Again, at nights there are different kinds of raids to be carried out.
Probably a raid by wire cutters, or possibly an actual trench raid. Nights
in France are not meant for sleep. There is usually one hour on duty and
two hours off, and something doing all the while.

But the days frequently grow long and tiresome. We sleep, we tell stories,
we read when there is anything to read, and we write letters if we have the
materials. Or, above all, we work out some new device to spring upon the
Boche.

In the early days of the war we knew nothing about hand grenades. The
Germans started to use them on us, but it was not a great while before we
fell into line and produced bombs to match theirs. At first we had the
Tickler variety as previously described; since then we have used the
"hair-brush" and others, but to-day we are using the standardized Mill hand
grenade.

I can never forget the first bomb that was thrown from our trench.
Volunteers were asked for this new and risky job. I will not mention the
name of the boy who volunteered in our section, but he was a big, hefty,
red-haired chap. He has since been killed. It is noticeable that red-haired
fellows are impetuous and frequently ahead of others in bravery, for a
moment or two, anyway.

That day there was an additional supply of mud and water in our trench. We
were dragging around in it until the bombing commenced, then we crowded
like boys round the big fellow, who was close to the parapet, his chest
stuck out, his voice vibrant with pride as he said, "Just you wait and see
me blow those fellows to smithereens--just you wait and see!"

In those days of makeshift bombs there was a nine-second fuse in each. We
were about thirty yards from the Germans' trench. Of course it would not
take nine seconds for the bomb to travel thirty yards; rather would it
arrive in three seconds, and give Hans and Fritz opportunity to pick it up
comfortably and return it in time for its explosion to kill us and not
them. Thus the order was to count at least five--one, two, three, four,
five--slowly and carefully, after the fuse was lighted and before the bomb
left the hand.

Every one had his eyes glued to the periscope, except myself. I watched the
fuse in the hand of that red-haired guy. He started to count--one, two, and
his hand began to shake; at three his hand was moving about violently; at
four the bomb fell. I wonder if there is any one in the world who thinks
that we stopped there to see that bomb explode. No, we didn't.

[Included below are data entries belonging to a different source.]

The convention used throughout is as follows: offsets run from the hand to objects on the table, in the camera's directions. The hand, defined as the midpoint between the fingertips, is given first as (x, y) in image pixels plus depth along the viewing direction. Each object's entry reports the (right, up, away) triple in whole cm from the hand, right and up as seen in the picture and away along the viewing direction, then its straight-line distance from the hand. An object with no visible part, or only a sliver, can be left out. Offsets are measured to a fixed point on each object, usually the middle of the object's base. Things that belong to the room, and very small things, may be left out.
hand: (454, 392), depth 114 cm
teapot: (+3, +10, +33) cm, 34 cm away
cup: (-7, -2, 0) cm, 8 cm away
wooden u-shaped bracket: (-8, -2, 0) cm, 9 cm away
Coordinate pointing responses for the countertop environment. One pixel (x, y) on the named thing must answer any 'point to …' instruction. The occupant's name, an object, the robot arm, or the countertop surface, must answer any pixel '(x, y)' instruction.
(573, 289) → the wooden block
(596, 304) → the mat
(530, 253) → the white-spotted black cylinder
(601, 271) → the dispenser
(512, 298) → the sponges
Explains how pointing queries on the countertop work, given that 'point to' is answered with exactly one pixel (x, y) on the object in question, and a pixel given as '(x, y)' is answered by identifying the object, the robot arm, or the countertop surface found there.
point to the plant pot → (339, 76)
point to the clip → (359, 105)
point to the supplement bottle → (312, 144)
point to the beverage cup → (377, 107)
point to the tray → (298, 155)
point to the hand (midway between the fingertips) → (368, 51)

There was a chance right there for the quick thinker, for the man of
extraordinary initiative, to win the V.C. Somehow our initiative took us in
the other direction. It is really wonderful how fast the average man can
beat it when he knows there is certain death should he linger in one spot
very long. The way we traveled round the traverse and up the trenches was
not slow.

Usually there is something going on, but there are days when a man would
not think there was a war at all. It is not every day at the front that
both sides are shelling and strafing. We once faced a certain Saxon
regiment and for nearly two weeks neither side fired a bullet. This
particular Saxon regiment said to us: "We are Saxons, you are
Anglo-Saxons, we are not a bit fussy about shooting as long as you won't."
So, as our turns came periodically, we faced them and did not shoot.

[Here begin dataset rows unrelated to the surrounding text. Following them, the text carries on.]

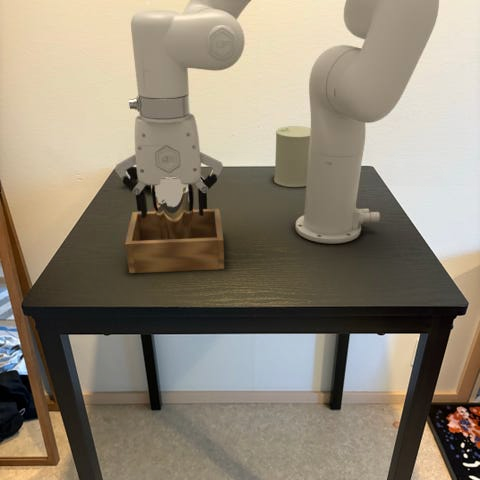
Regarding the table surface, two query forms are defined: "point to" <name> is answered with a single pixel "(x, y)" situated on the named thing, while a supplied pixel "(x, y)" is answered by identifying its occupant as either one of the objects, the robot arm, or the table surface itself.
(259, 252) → the table surface
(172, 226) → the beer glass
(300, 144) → the can
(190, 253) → the crate
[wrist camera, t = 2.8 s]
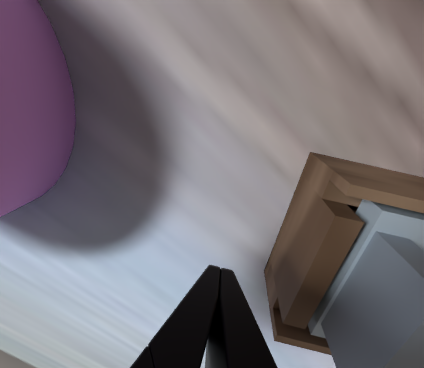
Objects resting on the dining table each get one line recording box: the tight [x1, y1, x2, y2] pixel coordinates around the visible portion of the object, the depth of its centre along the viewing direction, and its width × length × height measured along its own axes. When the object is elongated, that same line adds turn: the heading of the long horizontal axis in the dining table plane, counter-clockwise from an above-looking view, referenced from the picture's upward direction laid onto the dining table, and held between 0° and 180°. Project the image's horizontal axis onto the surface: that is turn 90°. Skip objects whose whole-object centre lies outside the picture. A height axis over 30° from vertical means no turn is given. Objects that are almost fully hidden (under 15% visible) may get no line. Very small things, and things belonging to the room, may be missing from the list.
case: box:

Actually we sent out working parties in the daytime, both Saxon and
British, but such things do not happen any more. And such a situation never
yet happened with a Prussian or Bavarian regiment. Those devils like to
shoot for the sake of hearing their rifles go off.

There are days, when fighting at close quarters, that both sides feel
pretty good. The morning will be bright, and we may open the proceedings by
trying to sing German songs, and they will join in by singing British airs,
but always in a sarcastic manner, after putting words to them that I dare
not write.

On the first day of July, which is Dominion or Confederation Day, the
Germans began by singing to a certain Eastern Canadian regiment the first
verse of our national anthem, _O! Canada_. When they got through, they
politely asked the young braves of this regiment to sing the second verse.
The Canadian boys sent over a few bombs instead, for they did not know the
words of the second verse! Not to know the second verse seems to be one of
the idiosyncrasies of the peoples of all nations, bar the German!

Should we get tired of singing, we would shout across to the enemy
trenches. We would ask pertinent questions about their commanders and
impertinent ones about the affairs of their nation. One thing I can say for
Hans--he is never slow in answering. His repartee may be clumsy, but it is
prompt and usually effective.

We would inquire after the health of old "Von Woodenburg," old "One
O'clock," the "Clown Prince," or "One Bumstuff." Hans would take this in a
jocular way, slamming back something about Sir Wilfrid Laurier, Lloyd
George, or Sir Sham Shoes, but when we really wanted to get Fritz's goat we
would tease him about the Kaiser.

We would shout "_Gott strafe der Kaiser!_" That would put them up in the
air higher than a balloon. We would feel like getting out and hitting one
another, but we dare not even raise a finger because a sniper would take it
off. But after a lull there is always a storm, so before many minutes a
bullet would go "crack," which would be the signal for thousands of rifles
on both sides to commence an incessant firing. All this over nothing, and
nobody getting hurt.

It put me in mind of a couple of old women scrapping over a back-yard
fence, and as we say back home, "all fussed up and no place to go."



CHAPTER X

HELLO! SKY-PILOT!


At the outset of the war there was much speculation as to the response the
Lion's cubs would make to the call for help. Britain, herself, never
doubted that her children, now fully grown and very strong, would rally to
the old flag as in the earlier days of their greater dependency. But
Britain, England, is of the Brer Rabbit type--she sits still and says
nuffin'.

The neutrals speculated on the attitude of Canada. German propaganda had
been busy, and certain sections of the Canadian public had been heard to
say that they had no part with England--but that was before the war. The
speculative neutral had a shock and a disappointment. Not a Canadian, man
or woman, but remembered that England was "home," and home was threatened.
As one man they answered the short sharp cry.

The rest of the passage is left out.